start GIVEN INFORMATION

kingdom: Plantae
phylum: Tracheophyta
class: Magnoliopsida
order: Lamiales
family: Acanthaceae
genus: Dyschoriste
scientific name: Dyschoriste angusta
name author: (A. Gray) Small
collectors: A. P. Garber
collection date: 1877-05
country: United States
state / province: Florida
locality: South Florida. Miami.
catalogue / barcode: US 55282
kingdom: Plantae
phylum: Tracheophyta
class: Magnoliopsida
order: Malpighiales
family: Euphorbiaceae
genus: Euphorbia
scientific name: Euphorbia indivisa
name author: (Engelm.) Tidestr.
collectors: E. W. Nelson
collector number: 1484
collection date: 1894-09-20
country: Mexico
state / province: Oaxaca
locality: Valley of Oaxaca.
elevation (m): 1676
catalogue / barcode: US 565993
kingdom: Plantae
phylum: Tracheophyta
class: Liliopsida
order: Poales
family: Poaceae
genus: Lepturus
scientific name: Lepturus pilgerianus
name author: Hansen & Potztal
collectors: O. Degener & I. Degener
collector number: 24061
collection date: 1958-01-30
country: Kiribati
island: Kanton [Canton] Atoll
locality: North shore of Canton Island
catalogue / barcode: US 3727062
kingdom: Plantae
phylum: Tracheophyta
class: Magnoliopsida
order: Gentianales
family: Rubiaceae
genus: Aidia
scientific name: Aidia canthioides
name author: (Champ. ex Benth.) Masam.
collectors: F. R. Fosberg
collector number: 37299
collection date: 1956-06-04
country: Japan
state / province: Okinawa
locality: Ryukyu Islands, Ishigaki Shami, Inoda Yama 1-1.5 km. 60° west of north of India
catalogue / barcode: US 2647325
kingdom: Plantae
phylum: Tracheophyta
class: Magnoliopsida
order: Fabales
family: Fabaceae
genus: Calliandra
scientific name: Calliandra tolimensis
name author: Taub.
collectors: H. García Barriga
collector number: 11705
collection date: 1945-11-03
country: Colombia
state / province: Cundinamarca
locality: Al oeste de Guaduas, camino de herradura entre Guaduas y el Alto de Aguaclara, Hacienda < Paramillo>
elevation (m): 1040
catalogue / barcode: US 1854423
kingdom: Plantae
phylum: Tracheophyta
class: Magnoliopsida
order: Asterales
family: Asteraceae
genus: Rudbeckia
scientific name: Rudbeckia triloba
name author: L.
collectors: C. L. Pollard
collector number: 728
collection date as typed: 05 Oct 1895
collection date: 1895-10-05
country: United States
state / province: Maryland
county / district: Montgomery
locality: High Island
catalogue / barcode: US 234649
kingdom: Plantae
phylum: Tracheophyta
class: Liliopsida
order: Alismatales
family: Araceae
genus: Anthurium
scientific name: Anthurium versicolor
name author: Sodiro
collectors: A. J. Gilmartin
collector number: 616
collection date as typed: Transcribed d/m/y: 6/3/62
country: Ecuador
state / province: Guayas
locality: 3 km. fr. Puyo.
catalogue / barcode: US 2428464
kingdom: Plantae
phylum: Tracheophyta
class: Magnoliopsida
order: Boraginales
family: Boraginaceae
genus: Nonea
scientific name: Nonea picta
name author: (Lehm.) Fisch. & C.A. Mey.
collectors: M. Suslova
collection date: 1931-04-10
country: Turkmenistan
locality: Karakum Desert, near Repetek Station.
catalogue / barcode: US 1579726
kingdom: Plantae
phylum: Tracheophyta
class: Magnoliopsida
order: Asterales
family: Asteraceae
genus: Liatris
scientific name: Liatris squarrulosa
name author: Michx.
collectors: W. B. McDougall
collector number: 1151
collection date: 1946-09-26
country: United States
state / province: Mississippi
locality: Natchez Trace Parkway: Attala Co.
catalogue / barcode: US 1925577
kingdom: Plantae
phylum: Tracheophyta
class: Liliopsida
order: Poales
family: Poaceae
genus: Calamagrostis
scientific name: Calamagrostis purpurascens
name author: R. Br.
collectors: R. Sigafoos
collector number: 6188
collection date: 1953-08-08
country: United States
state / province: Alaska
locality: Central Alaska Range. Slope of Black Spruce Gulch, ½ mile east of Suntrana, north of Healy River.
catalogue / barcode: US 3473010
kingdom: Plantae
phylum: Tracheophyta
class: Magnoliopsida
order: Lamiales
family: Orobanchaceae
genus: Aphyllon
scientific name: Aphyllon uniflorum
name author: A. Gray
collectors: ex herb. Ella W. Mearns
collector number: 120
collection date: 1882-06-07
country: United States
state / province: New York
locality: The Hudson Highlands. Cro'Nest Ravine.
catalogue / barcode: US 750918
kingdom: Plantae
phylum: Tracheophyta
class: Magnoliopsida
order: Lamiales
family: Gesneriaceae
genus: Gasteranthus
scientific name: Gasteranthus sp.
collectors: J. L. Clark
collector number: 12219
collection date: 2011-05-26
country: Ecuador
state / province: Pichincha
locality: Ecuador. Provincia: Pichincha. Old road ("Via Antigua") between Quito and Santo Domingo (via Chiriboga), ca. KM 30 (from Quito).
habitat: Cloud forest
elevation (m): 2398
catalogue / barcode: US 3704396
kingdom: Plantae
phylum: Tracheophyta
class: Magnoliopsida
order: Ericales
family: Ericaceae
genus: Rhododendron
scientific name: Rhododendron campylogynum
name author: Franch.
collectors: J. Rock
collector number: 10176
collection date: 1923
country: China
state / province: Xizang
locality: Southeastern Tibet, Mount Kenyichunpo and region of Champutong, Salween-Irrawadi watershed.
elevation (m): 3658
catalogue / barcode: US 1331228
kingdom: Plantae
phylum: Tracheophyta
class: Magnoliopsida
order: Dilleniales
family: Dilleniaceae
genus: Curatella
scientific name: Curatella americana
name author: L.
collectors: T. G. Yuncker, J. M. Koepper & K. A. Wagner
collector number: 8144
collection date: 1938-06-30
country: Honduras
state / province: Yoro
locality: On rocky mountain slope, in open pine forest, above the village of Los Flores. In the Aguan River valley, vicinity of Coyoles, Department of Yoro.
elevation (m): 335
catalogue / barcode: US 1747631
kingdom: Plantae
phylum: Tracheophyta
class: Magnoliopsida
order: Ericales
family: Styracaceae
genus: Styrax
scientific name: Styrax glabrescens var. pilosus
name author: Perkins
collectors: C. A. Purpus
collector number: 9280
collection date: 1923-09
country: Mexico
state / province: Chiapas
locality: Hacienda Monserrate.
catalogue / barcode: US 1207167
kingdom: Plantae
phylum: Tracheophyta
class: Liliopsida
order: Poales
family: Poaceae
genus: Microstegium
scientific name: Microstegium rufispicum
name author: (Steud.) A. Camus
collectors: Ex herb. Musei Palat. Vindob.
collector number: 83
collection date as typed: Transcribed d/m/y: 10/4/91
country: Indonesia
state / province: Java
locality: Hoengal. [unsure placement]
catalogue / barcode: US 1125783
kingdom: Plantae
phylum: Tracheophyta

end GIVEN INFORMATION

== STATED GOAL ==
Please count the lines of the data above that contain the string "typed" and give only that number.

== EXPECTED ANSWER ==
3